With an increasing number of businesses advertising and conducting business over the Internet, a question that often arises is whether by virtue of its presence online, a business has use of a trademark in a foreign country even without a brick and mortar presence in that country. As recent cases have demonstrated, when it comes to online activities it is often difficult to determine what constitutes proper trademark use under Canadian trademark laws.
The concept of “use” is important to establishing trademark rights. For example, in Canada a prior user of a mark generally has rights that trump those of a subsequent user of a confusingly similar mark. In add
ition, an assertion of use must eventually be made before a trademark can be registered in Canada. A trademark is “used” on goods where the goods are sold in the normal course of trade, and the mark is shown on the goods or on their packaging in the transfer of the goods. A trademark is “used” on services where the services are performed and the mark is displayed in the performance or advertising of those services. However, depending on the context and the particular services in question, recent Canadian cases have taken somewhat different approaches to the general test for use on services as applied to cyberspace.

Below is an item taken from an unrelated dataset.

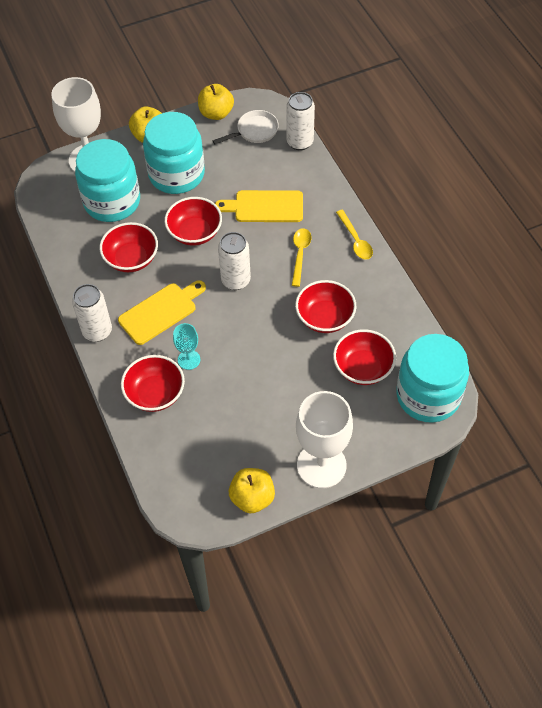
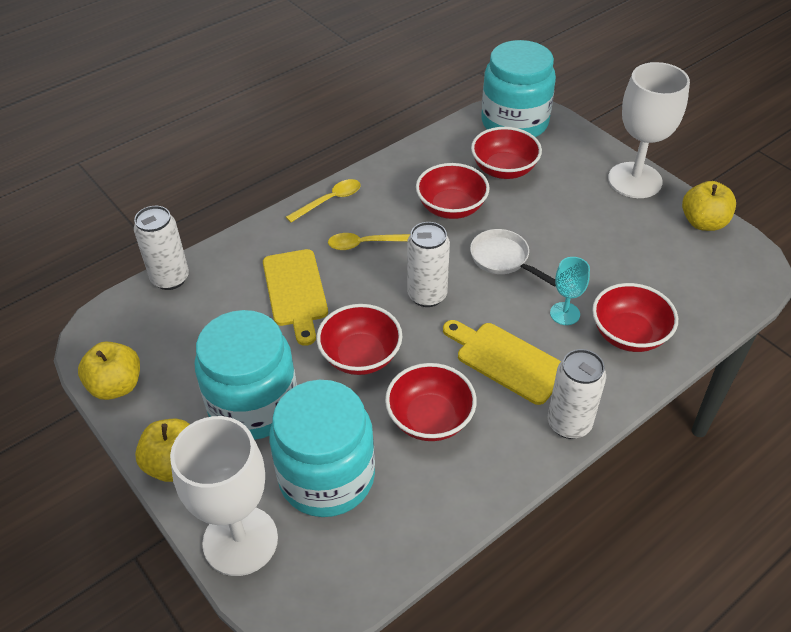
camera: 105 degrees left, 10 degrees down
white pan [213,110,279,144] -> white pan moved to [470,229,556,287]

Prior to about 2011, use of a trademark on the Internet revolved around whether the goods and services were available to persons in Canada. For example, it was generally considered that in order to have trademark use on online retail store services, the products must be shipped to Canada (in addition to the trademark being shown in the advertising or performance of the online retail store services). Online advertising of services only available abroad was not considered use of a trademark in Canada.
However, in 2011 the definition of use was apparently broadened, at least in relation to retail store services, when a registration for the mark THE SPORTS AUTHORITY was upheld even though the mark’s owner was not operating any stores in Canada and there was no evidence of goods having been ordered over the Internet. The Federal Court of Appeal found that there was use of the mark on retail store services since there had been many Canadian visitors to the website which displayed the mark, and such visitors could gather useful information such as product information and US store locations.
By contrast, a registration for the mark BELLAGIO was partially expunged in 2012 for non-use in relation to hotel and casino services because there were no hotels or casinos operating in Canada. Online access by Canadian visitors to the Las Vegas’ hotel website (through which bookings could be made) did not amount to use on hotel or casino services in Canada. The registration was limited to hotel and casino reservation and booking services.
Subsequent to the Bellagio decision, a registration for the mark VRBO was expunged because of prior use of the same mark by HomeAway.com, Inc., a US company that offered vacation rental services through its website at VRBO.com. The Federal Court noted that although the VRBO.com website was hosted in the US, there was evidence of HomeAway.com, Inc.’s vacation rental services being provided in Canada since the business was advertising and contracting with Canadians to list their properties on the website.
Thus, it can be seen from these cases that while it may not be necessary to have a physical presence or website hosted in Canada to have proper use of a trademark on services, trademark use does require that the services are provided to some extent in Canada—although the degree and nature of such use is still a developing question.